Lines after the one containing "Ondulado que serve" are to be omitted; print exactly each line from the start of the records up to and including it.

Page-level text extractions:
****************************************

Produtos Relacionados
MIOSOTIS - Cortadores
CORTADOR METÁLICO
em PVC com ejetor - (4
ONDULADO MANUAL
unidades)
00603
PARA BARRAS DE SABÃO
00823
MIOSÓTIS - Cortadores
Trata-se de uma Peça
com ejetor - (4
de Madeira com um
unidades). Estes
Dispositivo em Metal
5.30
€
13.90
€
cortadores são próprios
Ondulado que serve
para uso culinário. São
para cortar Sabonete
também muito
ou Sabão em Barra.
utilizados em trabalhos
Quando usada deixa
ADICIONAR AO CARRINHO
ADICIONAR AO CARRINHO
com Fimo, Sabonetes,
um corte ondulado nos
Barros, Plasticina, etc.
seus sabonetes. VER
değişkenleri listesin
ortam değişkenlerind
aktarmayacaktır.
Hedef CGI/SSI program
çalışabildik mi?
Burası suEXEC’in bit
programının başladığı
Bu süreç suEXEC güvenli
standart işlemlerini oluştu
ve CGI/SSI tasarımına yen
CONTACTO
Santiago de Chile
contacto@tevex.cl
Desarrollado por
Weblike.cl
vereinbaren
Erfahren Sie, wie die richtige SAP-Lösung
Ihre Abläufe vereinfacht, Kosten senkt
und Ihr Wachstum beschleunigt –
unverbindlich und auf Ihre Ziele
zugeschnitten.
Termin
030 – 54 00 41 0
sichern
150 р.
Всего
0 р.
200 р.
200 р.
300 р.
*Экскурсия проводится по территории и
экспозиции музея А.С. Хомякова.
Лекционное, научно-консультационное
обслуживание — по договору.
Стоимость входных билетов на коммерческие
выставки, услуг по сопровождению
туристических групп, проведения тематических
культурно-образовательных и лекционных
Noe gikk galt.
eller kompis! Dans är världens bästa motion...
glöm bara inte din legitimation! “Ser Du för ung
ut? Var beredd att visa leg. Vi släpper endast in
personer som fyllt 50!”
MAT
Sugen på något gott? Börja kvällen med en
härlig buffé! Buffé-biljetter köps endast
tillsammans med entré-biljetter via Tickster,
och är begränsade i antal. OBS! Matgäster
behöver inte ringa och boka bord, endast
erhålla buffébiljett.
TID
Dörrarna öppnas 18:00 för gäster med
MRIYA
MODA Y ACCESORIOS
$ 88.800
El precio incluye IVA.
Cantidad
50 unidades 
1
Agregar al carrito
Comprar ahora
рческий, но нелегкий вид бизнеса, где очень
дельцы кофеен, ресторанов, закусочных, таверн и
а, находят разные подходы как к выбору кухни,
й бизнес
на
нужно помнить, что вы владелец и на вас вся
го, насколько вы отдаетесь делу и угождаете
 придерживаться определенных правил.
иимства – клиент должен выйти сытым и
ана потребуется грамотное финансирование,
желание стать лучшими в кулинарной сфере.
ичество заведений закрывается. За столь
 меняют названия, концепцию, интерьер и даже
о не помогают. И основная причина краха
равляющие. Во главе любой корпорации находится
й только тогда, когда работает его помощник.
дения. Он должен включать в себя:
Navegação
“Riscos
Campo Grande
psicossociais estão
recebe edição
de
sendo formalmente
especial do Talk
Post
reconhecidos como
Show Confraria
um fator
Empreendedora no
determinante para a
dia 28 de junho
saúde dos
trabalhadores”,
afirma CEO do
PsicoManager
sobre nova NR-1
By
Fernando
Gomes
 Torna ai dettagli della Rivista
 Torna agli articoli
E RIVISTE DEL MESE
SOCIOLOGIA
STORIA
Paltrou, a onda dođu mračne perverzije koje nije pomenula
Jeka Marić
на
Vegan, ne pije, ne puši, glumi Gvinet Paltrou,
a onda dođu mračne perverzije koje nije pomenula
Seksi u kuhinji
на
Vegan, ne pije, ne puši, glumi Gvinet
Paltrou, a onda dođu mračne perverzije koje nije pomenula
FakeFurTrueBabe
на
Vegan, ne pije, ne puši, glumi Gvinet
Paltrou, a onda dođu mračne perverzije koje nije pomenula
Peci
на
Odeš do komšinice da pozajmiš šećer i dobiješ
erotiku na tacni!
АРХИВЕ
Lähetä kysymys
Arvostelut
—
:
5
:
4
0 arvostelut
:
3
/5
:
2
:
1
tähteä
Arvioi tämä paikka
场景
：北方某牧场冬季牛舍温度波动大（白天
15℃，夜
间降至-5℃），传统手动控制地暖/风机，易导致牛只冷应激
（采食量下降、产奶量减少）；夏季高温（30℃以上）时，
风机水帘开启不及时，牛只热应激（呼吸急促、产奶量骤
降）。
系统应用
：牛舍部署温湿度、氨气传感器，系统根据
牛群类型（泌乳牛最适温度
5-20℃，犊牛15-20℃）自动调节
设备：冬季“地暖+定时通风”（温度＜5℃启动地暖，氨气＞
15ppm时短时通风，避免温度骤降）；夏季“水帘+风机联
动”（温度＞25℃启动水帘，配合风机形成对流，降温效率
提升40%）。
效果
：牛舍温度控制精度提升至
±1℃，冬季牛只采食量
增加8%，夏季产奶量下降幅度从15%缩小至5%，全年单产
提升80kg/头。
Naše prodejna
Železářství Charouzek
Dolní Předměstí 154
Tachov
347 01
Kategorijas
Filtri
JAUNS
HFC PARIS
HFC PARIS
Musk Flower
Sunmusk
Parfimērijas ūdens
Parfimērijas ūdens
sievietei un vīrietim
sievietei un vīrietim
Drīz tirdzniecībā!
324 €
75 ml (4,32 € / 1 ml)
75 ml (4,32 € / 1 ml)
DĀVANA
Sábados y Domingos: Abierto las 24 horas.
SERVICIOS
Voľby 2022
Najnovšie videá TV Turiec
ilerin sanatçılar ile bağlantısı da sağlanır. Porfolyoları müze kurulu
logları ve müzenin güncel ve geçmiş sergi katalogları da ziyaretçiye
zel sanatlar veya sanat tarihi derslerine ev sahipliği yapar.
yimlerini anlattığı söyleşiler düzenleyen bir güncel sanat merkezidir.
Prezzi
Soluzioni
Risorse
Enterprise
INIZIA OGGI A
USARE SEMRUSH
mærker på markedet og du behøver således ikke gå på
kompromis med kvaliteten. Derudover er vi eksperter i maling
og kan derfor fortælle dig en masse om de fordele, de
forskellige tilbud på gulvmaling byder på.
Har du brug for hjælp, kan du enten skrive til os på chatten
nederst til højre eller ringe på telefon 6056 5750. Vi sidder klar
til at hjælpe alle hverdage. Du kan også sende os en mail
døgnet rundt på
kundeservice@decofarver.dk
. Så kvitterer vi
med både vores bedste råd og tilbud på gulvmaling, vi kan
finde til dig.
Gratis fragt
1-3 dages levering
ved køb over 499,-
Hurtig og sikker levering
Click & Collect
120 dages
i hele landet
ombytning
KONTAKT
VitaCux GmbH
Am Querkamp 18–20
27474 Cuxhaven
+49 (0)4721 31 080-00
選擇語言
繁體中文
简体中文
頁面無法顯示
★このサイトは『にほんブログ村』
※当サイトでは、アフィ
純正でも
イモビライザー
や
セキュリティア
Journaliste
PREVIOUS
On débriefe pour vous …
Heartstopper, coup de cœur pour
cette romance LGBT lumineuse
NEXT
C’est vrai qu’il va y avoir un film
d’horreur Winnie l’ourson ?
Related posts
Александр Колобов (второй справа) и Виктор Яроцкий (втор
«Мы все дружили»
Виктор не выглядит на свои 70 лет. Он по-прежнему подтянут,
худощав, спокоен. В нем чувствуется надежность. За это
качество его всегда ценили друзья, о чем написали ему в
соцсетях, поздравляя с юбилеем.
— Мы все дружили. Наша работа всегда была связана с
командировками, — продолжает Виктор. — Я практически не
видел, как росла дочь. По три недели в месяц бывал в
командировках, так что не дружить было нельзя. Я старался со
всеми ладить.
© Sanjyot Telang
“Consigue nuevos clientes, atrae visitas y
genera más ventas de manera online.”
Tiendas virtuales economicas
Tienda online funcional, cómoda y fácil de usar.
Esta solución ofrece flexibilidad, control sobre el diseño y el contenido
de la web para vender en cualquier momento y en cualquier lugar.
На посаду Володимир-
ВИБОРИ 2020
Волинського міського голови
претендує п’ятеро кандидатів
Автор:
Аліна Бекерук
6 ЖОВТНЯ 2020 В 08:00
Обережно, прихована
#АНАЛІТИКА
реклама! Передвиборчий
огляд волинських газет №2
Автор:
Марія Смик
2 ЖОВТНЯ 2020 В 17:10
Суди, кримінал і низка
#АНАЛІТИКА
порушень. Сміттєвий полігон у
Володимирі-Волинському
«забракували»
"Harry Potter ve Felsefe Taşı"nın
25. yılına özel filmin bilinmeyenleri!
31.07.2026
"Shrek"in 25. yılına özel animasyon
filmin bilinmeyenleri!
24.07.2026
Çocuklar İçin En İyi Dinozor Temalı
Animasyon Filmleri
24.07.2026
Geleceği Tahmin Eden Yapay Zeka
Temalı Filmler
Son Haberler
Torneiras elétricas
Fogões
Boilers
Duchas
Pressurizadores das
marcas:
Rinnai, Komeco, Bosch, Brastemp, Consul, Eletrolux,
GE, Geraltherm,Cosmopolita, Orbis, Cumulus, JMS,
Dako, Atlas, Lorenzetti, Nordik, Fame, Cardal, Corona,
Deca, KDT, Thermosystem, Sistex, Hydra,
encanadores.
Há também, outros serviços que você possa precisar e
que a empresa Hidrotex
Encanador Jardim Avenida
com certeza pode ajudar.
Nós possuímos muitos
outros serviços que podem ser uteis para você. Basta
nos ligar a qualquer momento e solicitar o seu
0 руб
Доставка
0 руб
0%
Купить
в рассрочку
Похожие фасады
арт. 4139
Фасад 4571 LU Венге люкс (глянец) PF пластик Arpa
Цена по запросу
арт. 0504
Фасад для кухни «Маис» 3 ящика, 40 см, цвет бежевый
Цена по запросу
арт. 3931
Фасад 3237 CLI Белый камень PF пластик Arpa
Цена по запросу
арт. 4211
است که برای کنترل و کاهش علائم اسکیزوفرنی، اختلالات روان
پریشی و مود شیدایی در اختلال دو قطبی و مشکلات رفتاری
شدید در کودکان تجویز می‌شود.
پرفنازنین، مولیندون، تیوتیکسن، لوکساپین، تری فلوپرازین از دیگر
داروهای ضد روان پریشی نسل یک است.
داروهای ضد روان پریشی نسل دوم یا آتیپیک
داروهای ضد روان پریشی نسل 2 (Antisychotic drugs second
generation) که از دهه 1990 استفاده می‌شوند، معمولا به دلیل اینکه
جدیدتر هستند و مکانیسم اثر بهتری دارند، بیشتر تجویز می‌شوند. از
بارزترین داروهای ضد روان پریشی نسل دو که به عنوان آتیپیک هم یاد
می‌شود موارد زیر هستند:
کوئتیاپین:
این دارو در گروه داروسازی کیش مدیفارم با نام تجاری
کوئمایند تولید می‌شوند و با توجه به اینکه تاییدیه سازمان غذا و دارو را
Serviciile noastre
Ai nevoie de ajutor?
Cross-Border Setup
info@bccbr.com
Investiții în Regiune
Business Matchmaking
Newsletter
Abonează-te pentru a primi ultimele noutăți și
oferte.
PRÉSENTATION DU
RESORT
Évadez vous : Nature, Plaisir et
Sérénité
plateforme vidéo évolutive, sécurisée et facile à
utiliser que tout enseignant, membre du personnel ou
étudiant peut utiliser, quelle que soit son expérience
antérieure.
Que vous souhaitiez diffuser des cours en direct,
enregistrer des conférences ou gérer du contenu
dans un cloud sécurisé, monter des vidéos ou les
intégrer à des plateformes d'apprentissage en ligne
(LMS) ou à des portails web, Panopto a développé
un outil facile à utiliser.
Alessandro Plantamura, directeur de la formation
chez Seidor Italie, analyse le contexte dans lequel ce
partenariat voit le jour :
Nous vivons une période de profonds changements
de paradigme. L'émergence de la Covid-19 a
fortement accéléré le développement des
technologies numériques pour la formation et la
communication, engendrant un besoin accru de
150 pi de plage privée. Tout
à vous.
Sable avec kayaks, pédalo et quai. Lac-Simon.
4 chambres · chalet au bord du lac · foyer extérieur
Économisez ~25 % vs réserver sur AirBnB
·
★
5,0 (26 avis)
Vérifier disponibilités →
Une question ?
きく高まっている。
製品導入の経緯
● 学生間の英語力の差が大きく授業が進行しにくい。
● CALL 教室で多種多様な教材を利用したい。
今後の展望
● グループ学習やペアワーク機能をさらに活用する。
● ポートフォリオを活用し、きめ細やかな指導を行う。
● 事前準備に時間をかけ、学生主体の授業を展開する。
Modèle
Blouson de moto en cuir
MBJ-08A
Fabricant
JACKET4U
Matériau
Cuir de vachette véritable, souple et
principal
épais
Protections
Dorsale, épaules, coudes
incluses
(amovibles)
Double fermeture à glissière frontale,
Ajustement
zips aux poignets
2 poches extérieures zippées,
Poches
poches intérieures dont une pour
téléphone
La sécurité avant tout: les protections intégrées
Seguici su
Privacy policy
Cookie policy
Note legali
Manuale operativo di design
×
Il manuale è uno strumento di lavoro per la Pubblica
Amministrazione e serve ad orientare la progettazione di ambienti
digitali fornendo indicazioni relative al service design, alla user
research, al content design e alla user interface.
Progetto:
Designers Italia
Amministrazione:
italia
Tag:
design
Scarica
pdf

****************************************

→ SOLUTION FOR THIS TASK
Produtos Relacionados
MIOSOTIS - Cortadores
CORTADOR METÁLICO
em PVC com ejetor - (4
ONDULADO MANUAL
unidades)
00603
PARA BARRAS DE SABÃO
00823
MIOSÓTIS - Cortadores
Trata-se de uma Peça
com ejetor - (4
de Madeira com um
unidades). Estes
Dispositivo em Metal
5.30
€
13.90
€
cortadores são próprios
Ondulado que serve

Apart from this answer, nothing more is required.